Extreme temperatures become even more unlivable for communities reliant on expensive prepaid electricity. Original Power made six recommendations on the back of its study last year, the most urgent of which was introducing a ban on disconnecting power if temperatures reached 40C or above.

But Lauren Mellor, co-director of Original Power’s clean energy communities program, says governments are “dragging their heels” on implementing a ban. They put forward a proposal to the Albanese government to conduct a trial banning electricity companies from disconnecting households when the temperature is above 40C.

“Poor quality housing and a reliance on box air-conditioners in many First Nations communities cause families to spend more to keep homes at safe temperatures,” Mellor says. “Prepayment customers already experience precarious energy access, so it’s critical that governments and electricity retailers offer protection from disconnection on dangerously hot days.”
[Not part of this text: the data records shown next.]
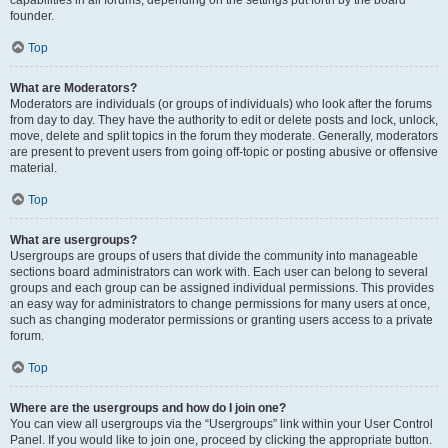
founder.
Top
What are Moderators?
Moderators are individuals (or groups of individuals) who look after the forums
from day to day. They have the authority to edit or delete posts and lock, unlock,
move, delete and split topics in the forum they moderate. Generally, moderators
are present to prevent users from going off-topic or posting abusive or offensive
material.
Top
What are usergroups?
Usergroups are groups of users that divide the community into manageable
sections board administrators can work with. Each user can belong to several
groups and each group can be assigned individual permissions. This provides
an easy way for administrators to change permissions for many users at once,
such as changing moderator permissions or granting users access to a private
forum.
Top
Where are the usergroups and how do I join one?
You can view all usergroups via the “Usergroups” link within your User Control
Panel. If you would like to join one, proceed by clicking the appropriate button.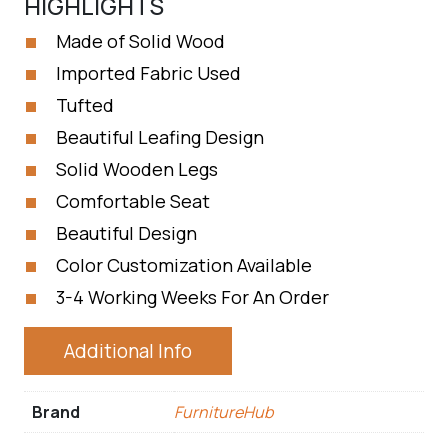
HIGHLIGHTS
Made of Solid Wood
Imported Fabric Used
Tufted
Beautiful Leafing Design
Solid Wooden Legs
Comfortable Seat
Beautiful Design
Color Customization Available
3-4 Working Weeks For An Order
Additional Info
Brand
FurnitureHub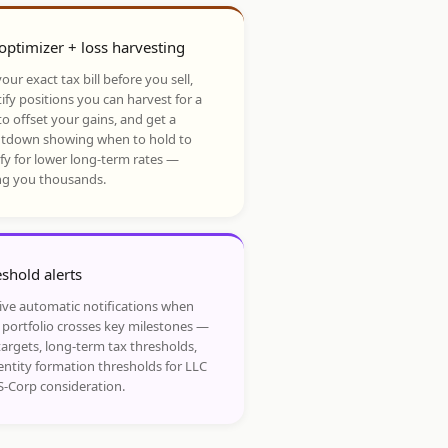
optimizer + loss harvesting
our exact tax bill before you sell,
ify positions you can harvest for a
to offset your gains, and get a
tdown showing when to hold to
ify for lower long-term rates —
ng you thousands.
shold alerts
ive automatic notifications when
 portfolio crosses key milestones —
targets, long-term tax thresholds,
entity formation thresholds for LLC
S-Corp consideration.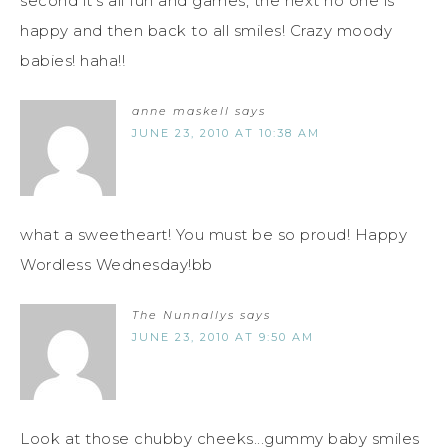
second it's all fun and games, the next no one is
happy and then back to all smiles! Crazy moody
babies! haha!!
anne maskell
says
JUNE 23, 2010 AT 10:38 AM
what a sweetheart! You must be so proud! Happy
Wordless Wednesday!bb
The Nunnallys
says
JUNE 23, 2010 AT 9:50 AM
Look at those chubby cheeks...gummy baby smiles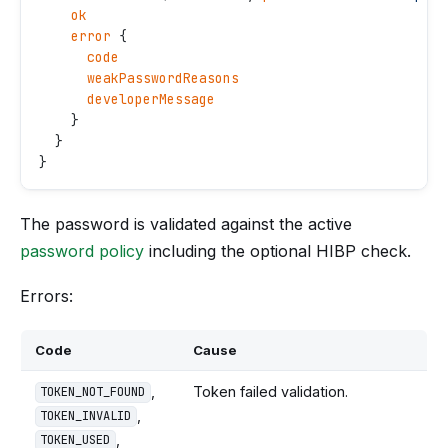
    ok
    error
 {
      code
      weakPasswordReasons
      developerMessage
    }
  }
}
The password is validated against the active
password policy
including the optional HIBP check.
Errors:
Code
Cause
,
Token failed validation.
TOKEN_NOT_FOUND
,
TOKEN_INVALID
,
TOKEN_USED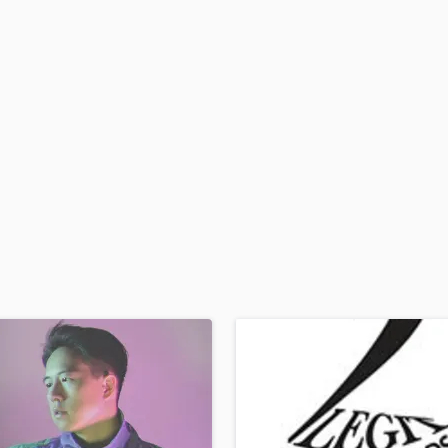
H
Harmonica
Harp
Horns
K
Keyboards Synths
L
Live Drum Tracks
Live Sound
M
Mandolin
Mastering Engineers
Mixing Engineers
O
Oboe
P
Pedal Steel
Percussion
Piano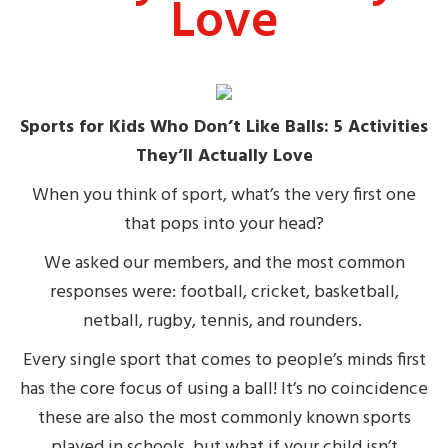
Love
Sports for Kids Who Don’t Like Balls: 5 Activities
They’ll Actually Love
When you think of sport, what’s the very first one
that pops into your head?
We asked our members, and the most common
responses were: football, cricket, basketball,
netball, rugby, tennis, and rounders.
Every single sport that comes to people’s minds first
has the core focus of using a ball! It’s no coincidence
these are also the most commonly known sports
played in schools, but what if your child isn’t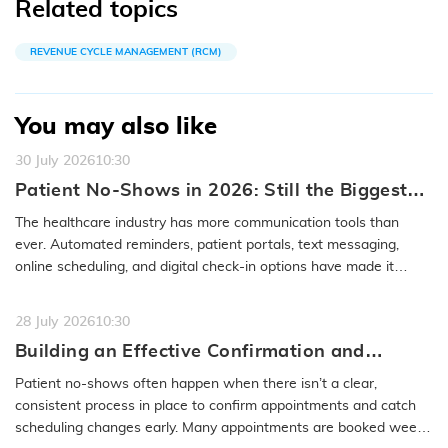
Related topics
REVENUE CYCLE MANAGEMENT (RCM)
You may also like
30 July 2026
10:30
Patient No-Shows in 2026: Still the Biggest
Access Problem to Solve
The healthcare industry has more communication tools than
ever. Automated reminders, patient portals, text messaging,
online scheduling, and digital check-in options have made it
easier to…
READ MORE
28 July 2026
10:30
Building an Effective Confirmation and
Rescheduling Workflow to Reduce Patient
Patient no-shows often happen when there isn’t a clear,
No-Show
consistent process in place to confirm appointments and catch
scheduling changes early. Many appointments are booked weeks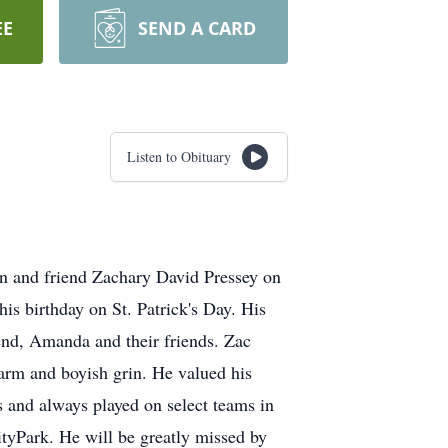
EE
SEND A CARD
Listen to Obituary
sin and friend Zachary David Pressey on
his birthday on St. Patrick's Day. His
iend, Amanda and their friends. Zac
harm and boyish grin. He valued his
s and always played on select teams in
ityPark. He will be greatly missed by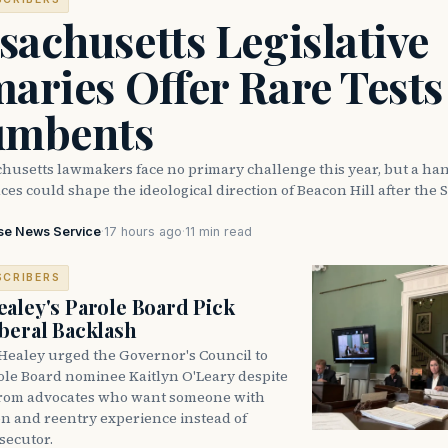
achusetts Legislative
aries Offer Rare Tests
umbents
husetts lawmakers face no primary challenge this year, but a han
ces could shape the ideological direction of Beacon Hill after the S
se News Service
·
17 hours ago
·
11 min read
SCRIBERS
aley's Parole Board Pick
beral Backlash
Healey urged the Governor's Council to
ole Board nominee Kaitlyn O'Leary despite
from advocates who want someone with
on and reentry experience instead of
secutor.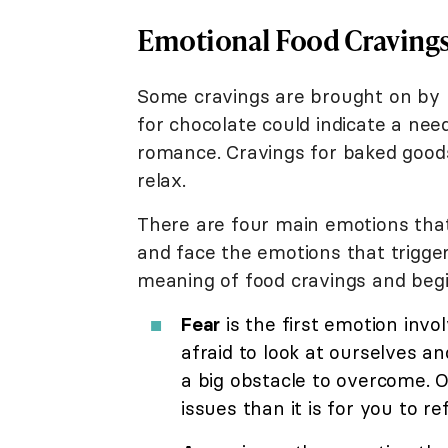
Emotional Food Craving
Some cravings are brought on by 
for chocolate could indicate a need
romance. Cravings for baked good
relax.
There are four main emotions that
and face the emotions that trigger
meaning of food cravings and begi
Fear
is the first emotion invo
afraid to look at ourselves and
a big obstacle to overcome. Of
issues than it is for you to re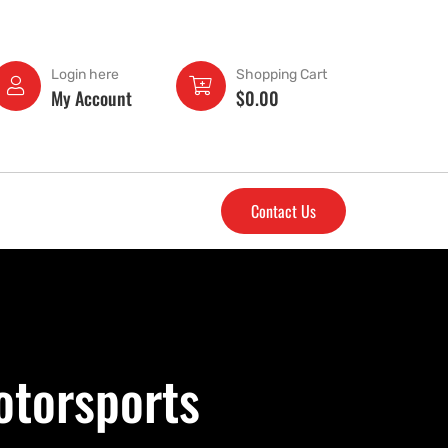
Login here
Shopping Cart
My Account
$
0.00
Contact Us
otorsports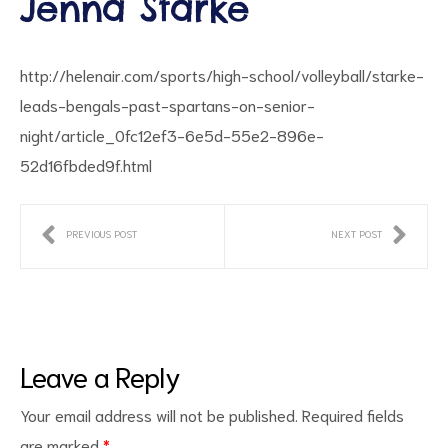
Jenna Starke
http://helenair.com/sports/high-school/volleyball/starke-
leads-bengals-past-spartans-on-senior-
night/article_0fc12ef3-6e5d-55e2-896e-
52d16fbded9f.html
ct
PREVIOUS POST
NEXT POST
RVICES
Leave a Reply
Your email address will not be published.
Required fields
are marked
*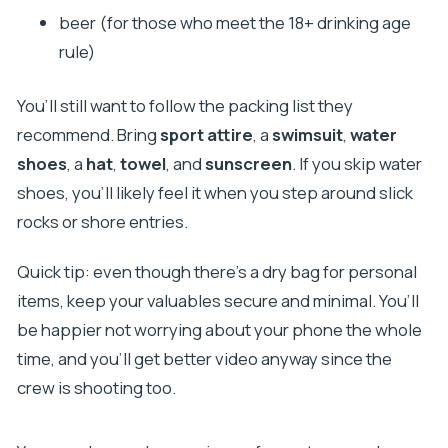
beer (for those who meet the 18+ drinking age
rule)
You’ll still want to follow the packing list they
recommend. Bring
sport attire
, a
swimsuit
,
water
shoes
, a
hat
,
towel
, and
sunscreen
. If you skip water
shoes, you’ll likely feel it when you step around slick
rocks or shore entries.
Quick tip: even though there’s a dry bag for personal
items, keep your valuables secure and minimal. You’ll
be happier not worrying about your phone the whole
time, and you’ll get better video anyway since the
crew is shooting too.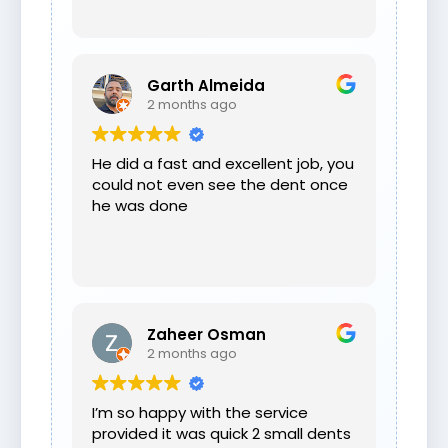
Garth Almeida
2 months ago
He did a fast and excellent job, you
could not even see the dent once
he was done
Zaheer Osman
2 months ago
I’m so happy with the service
provided it was quick 2 small dents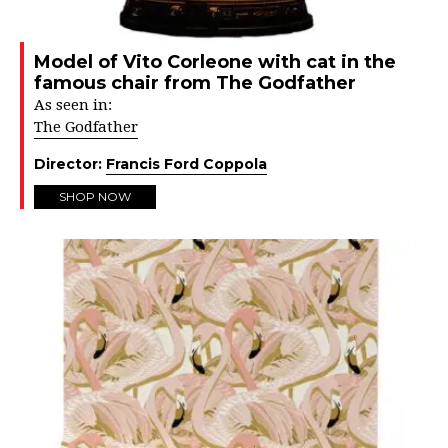
Model of Vito Corleone with cat in the
famous chair from The Godfather
As seen in:
The Godfather
Director:
Francis Ford Coppola
SHOP NOW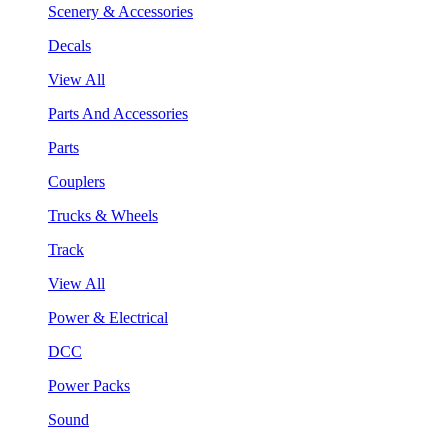
Scenery & Accessories
Decals
View All
Parts And Accessories
Parts
Couplers
Trucks & Wheels
Track
View All
Power & Electrical
DCC
Power Packs
Sound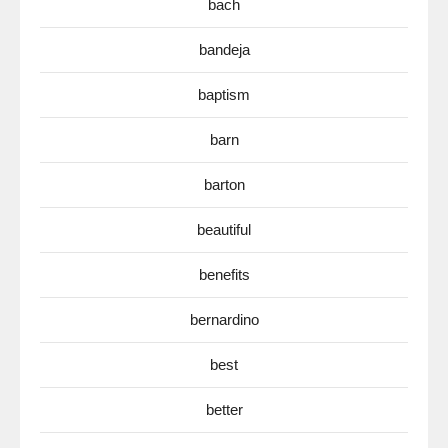
bach
bandeja
baptism
barn
barton
beautiful
benefits
bernardino
best
better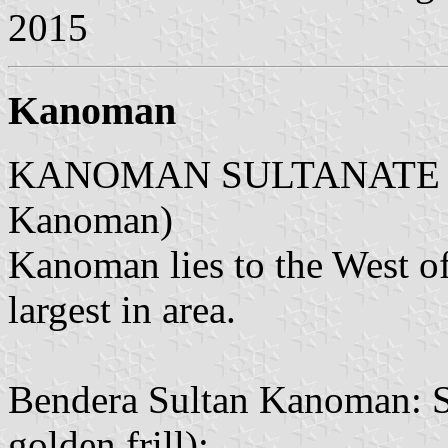
2015
Kanoman
KANOMAN SULTANATE (Sul
Kanoman)
Kanoman lies to the West of
largest in area.
Bendera Sultan Kanoman: Su
golden frill):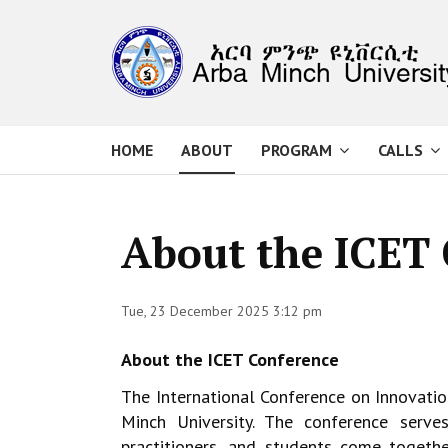
HOME
ABOUT
PROGRAM
CALLS
About the ICET
Tue, 23 December 2025 3:12 pm
About the ICET Conference
The International Conference on Innovati
Minch University. The conference ser
practitioners, and students come togeth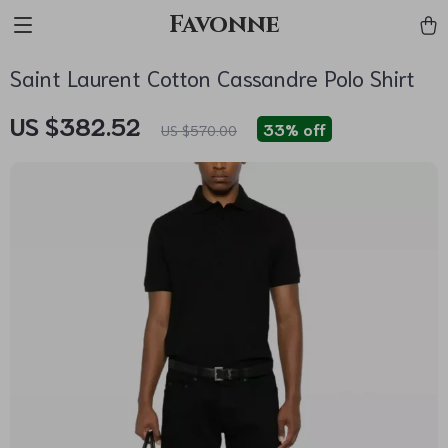
Favonne
Saint Laurent Cotton Cassandre Polo Shirt
US $382.52
33%
off
US $570.00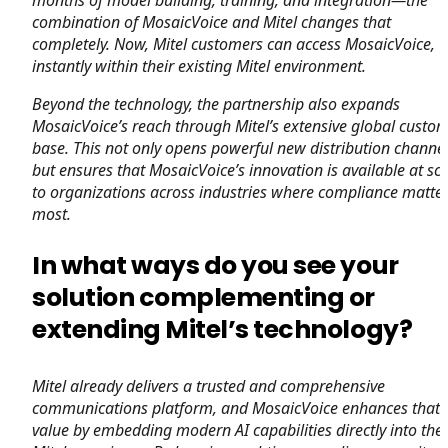
combination of MosaicVoice and Mitel changes that
completely. Now, Mitel customers can access MosaicVoice,
instantly within their existing Mitel environment.
Beyond the technology, the partnership also expands
MosaicVoice’s reach through Mitel’s extensive global custo
base. This not only opens powerful new distribution channel
but ensures that MosaicVoice’s innovation is available at sc
to organizations across industries where compliance matte
most.
In what ways do you see your
solution complementing or
extending Mitel’s technology?
Mitel already delivers a trusted and comprehensive
communications platform, and MosaicVoice enhances that
value by embedding modern AI capabilities directly into the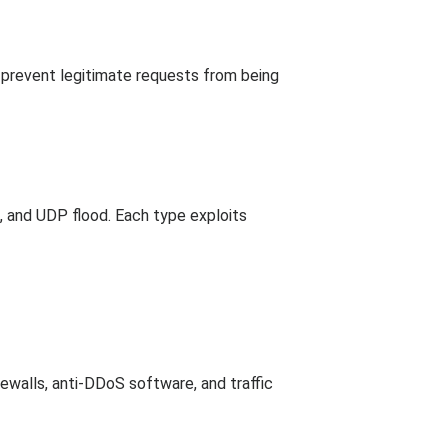
 prevent legitimate requests from being
, and UDP flood. Each type exploits
ewalls, anti-DDoS software, and traffic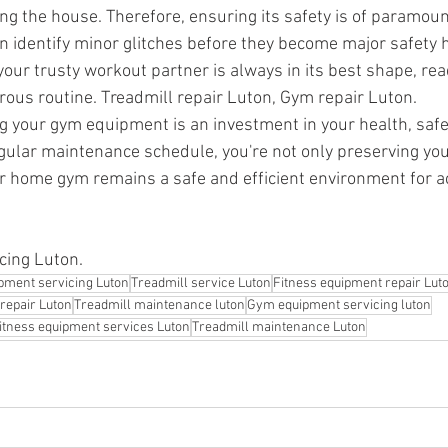
ing the house. Therefore, ensuring its safety is of paramou
 identify minor glitches before they become major safety 
 your trusty workout partner is always in its best shape, re
rous routine. Treadmill repair Luton, Gym repair Luton.
ng your gym equipment is an investment in your health, safe
gular maintenance schedule, you're not only preserving yo
r home gym remains a safe and efficient environment for ac
ing Luton.
pment servicing Luton
Treadmill service Luton
Fitness equipment repair Lut
repair Luton
Treadmill maintenance luton
Gym equipment servicing luton
itness equipment services Luton
Treadmill maintenance Luton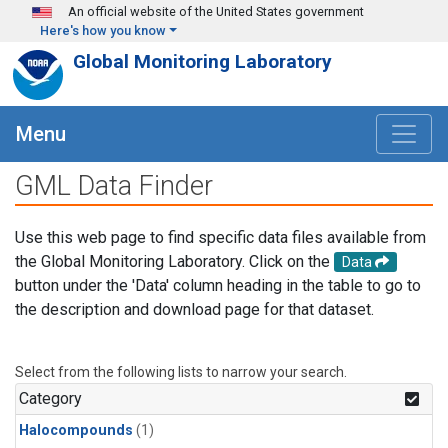
Skip to main content
An official website of the United States government
Here's how you know
Global Monitoring Laboratory
Menu
GML Data Finder
Use this web page to find specific data files available from
the Global Monitoring Laboratory. Click on the
Data
button under the 'Data' column heading in the table to go to
the description and download page for that dataset.
Select from the following lists to narrow your search.
Category
Halocompounds
(1)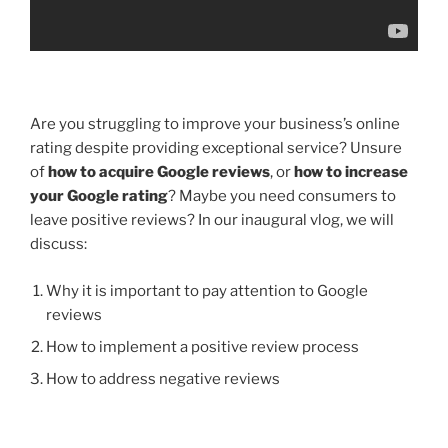
Are you struggling to improve your business’s online
rating despite providing exceptional service? Unsure
of
how to acquire Google reviews
, or
how to increase
your Google rating
? Maybe you need consumers to
leave positive reviews? In our inaugural vlog, we will
discuss:
Why it is important to pay attention to Google
reviews
How to implement a positive review process
How to address negative reviews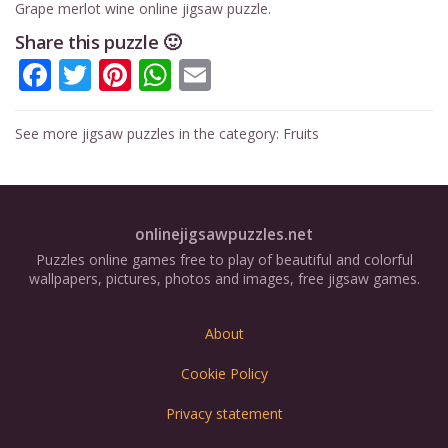
Grape merlot wine online jigsaw puzzle.
Share this puzzle 🙂
Facebook
Twitter
Pinterest
WhatsApp
Email
See more jigsaw puzzles in the category:
Fruits
onlinejigsawpuzzles.net
Puzzles online games free to play of beautiful and colorful
wallpapers, pictures, photos and images, free jigsaw games.
About
Cookie Policy
Privacy statement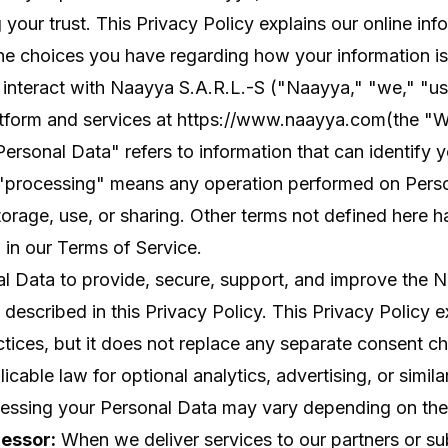
 your trust. This Privacy Policy explains our online inf
he choices you have regarding how your information is
interact with Naayya S.A.R.L.-S ("Naayya," "we," "us,
tform and services at
https://www.naayya.com
(the "W
"Personal Data" refers to information that can identify 
d "processing" means any operation performed on Pers
storage, use, or sharing. Other terms not defined here h
in our Terms of Service.
l Data to provide, secure, support, and improve the 
 described in this Privacy Policy. This Privacy Policy e
tices, but it does not replace any separate consent 
cable law for optional analytics, advertising, or simila
cessing your Personal Data may vary depending on the
cessor:
When we deliver services to our partners or su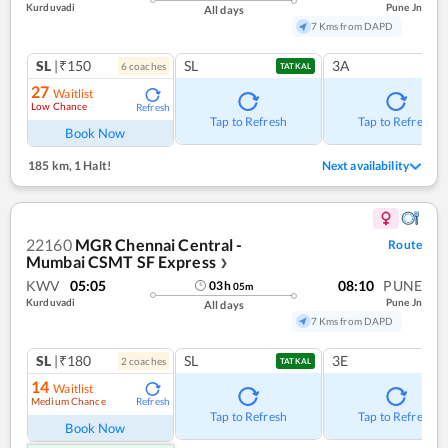
Kurduvadi
Pune Jn
All days
7 Kms from DAPD
SL
|₹150
SL
3A
6
coach
es
TATKAL
27
Waitlist
Low Chance
Refresh
Tap to Refresh
Tap to Refresh
Book Now
185 km
,
1 Halt!
Next availability
22160
MGR Chennai Central -
Route
Mumbai CSMT SF Express
❯
KWV
05:05
08:10
PUNE
03
h
05
m
Kurduvadi
Pune Jn
All days
7 Kms from DAPD
SL
|₹180
SL
3E
2
coach
es
TATKAL
14
Waitlist
Medium Chance
Refresh
Tap to Refresh
Tap to Refresh
Book Now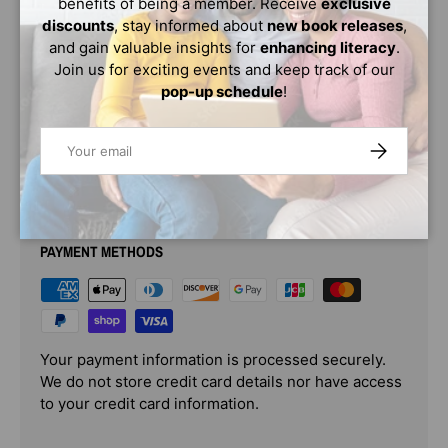
benefits of being a member. Receive
exclusive
learn how the lessons and love from Obama’s mother and
discounts
, stay informed about
new book releases
,
grandparents shaped him; how the places he lived
and gain valuable insights for
enhancing literacy
.
influenced him; and how he turned his childhood feeling
Join us for exciting events and keep track of our
of being an outsider into a positive driving force that
pop-up schedule
!
propelled him into the history books!
Email
SUBSCRIBE
PAYMENT & SECURITY
PAYMENT METHODS
Your payment information is processed securely.
We do not store credit card details nor have access
to your credit card information.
A spokesperson for the federal government said it remained “committed to working with First Nations communities to address energy poverty and support the clean energy transition in remote areas”.

“The government thanks Original Power for their work on the Right to Power report and will continue to work with them, alongside states and territories, on how best to address and improve outcomes for remote communities,” a spokesperson for Senator Kate Thwaites, the special envoy for climate change adaptation and resilience, told Guardian Australia.

Meanwhile, the NT government said it had developed campaigns to educate customers “on how to use less power, keep meters topped up and use ‘emergency credit’ to avoid disconnection”.

A spokesperson told Guardian Australia the government was running “pop-up stalls in remote communities where we share information on government-run concession schemes, power-saving tips and more”.

They added: “While prepayment meters can present challenges, they also provide important benefits for many remote customers, supporting cultural mobility, shared living arrangements and more direct household control over energy use.

“The complex issues raised in the Original Power report require collaboration across government, regulators and communities to achieve lasting outcomes, and some recommendations will require regulatory change.”